Google DeepMind's Pushmeet Kohli and Žiga Avsec introduce AlphaGenome Atlas, a queryable database of predicted effects for every possible single-nucleotide variant in the human genome. The AlphaGenome model pre-computed regulatory impact across about 9 billion single-letter changes into a 1-petabyte atlas, surfaced through a no-code portal and a single AlphaGenome Variant Impact (AVI) score spanning coding and non-coding regions. Early users at the Broad Institute and on UK Biobank data report faster rare-disease triage and more non-coding associations for complex traits such as BMI.

ideas

  • Map every possible letter change. Atlas stores pre-calculated AlphaGenome predictions for all ~9 billion single-nucleotide variants as a 1-petabyte regulatory-impact database researchers can query without re-running the model.
  • AVI collapses thousands of channels. One Variant Impact score combines coding and non-coding predictions so labs can prioritize candidates without scanning every molecular readout.
  • Rare disease gets a splice-site lead. At the Broad Institute, Laura Covill's team used AVI to highlight a DNM1 variant predicted to create an incorrect splice site and help close an unsolved case.
  • Complex traits gain non-coding signal. On 54,000+ UK Biobank participants, Gareth Hawkes grouped variants by predicted molecular effects, found 22% more non-coding associations, and linked 19 BMI regions from the top 1% of impactful variants.
  • Zero-code access is the distribution bet. A public website portal targets clinical researchers and biologists who will not write API clients, with a longer write-up on the Google DeepMind blog.

quotes

We used the AlphaGenome AI model to pre-calculate the regulatory impact of all 9 billion single-letter genetic changes

Pushmeet Kohli and Žiga Avsec, stating the atlas construction scale.
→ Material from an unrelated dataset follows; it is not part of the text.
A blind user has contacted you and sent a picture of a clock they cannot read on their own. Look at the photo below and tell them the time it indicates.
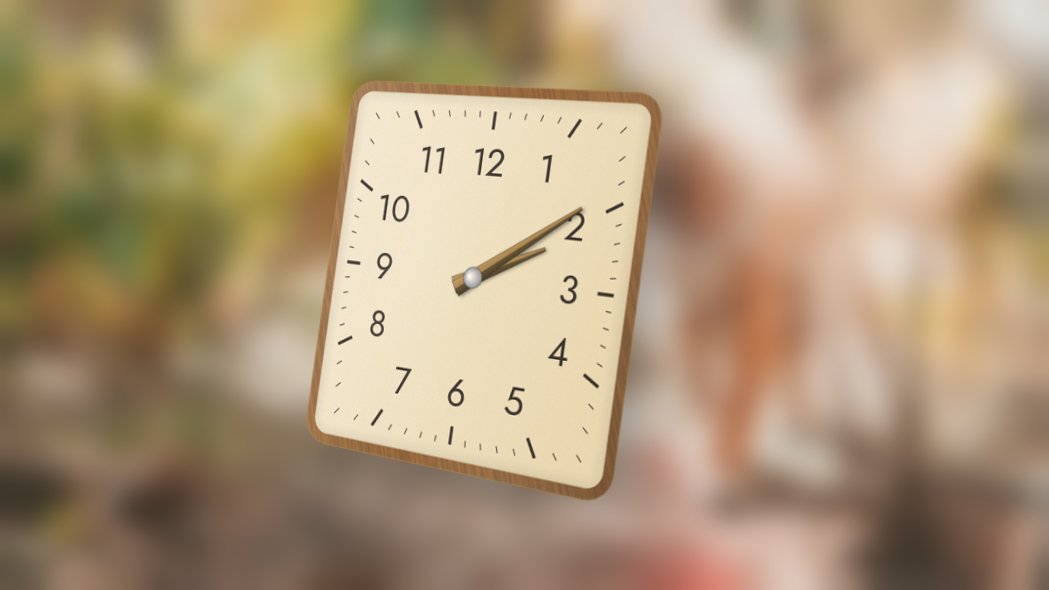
2:09
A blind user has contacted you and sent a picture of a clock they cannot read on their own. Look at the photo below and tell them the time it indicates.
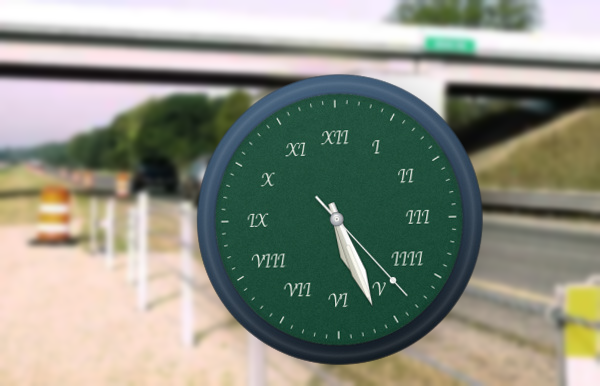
5:26:23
This single, easy-to-use score combines predictions for both coding and non-coding regions

Pushmeet Kohli and Žiga Avsec, describing the AlphaGenome Variant Impact score.

By grouping variants based on predicted molecular effects, he uncovered 22% more non-coding genetic associations.

Pushmeet Kohli and Žiga Avsec, reporting Gareth Hawkes's UK Biobank result.

AlphaGenome Atlas provides grounded genomic insights that will accelerate the pace of biological discovery.

Pushmeet Kohli and Žiga Avsec, stating the launch claim.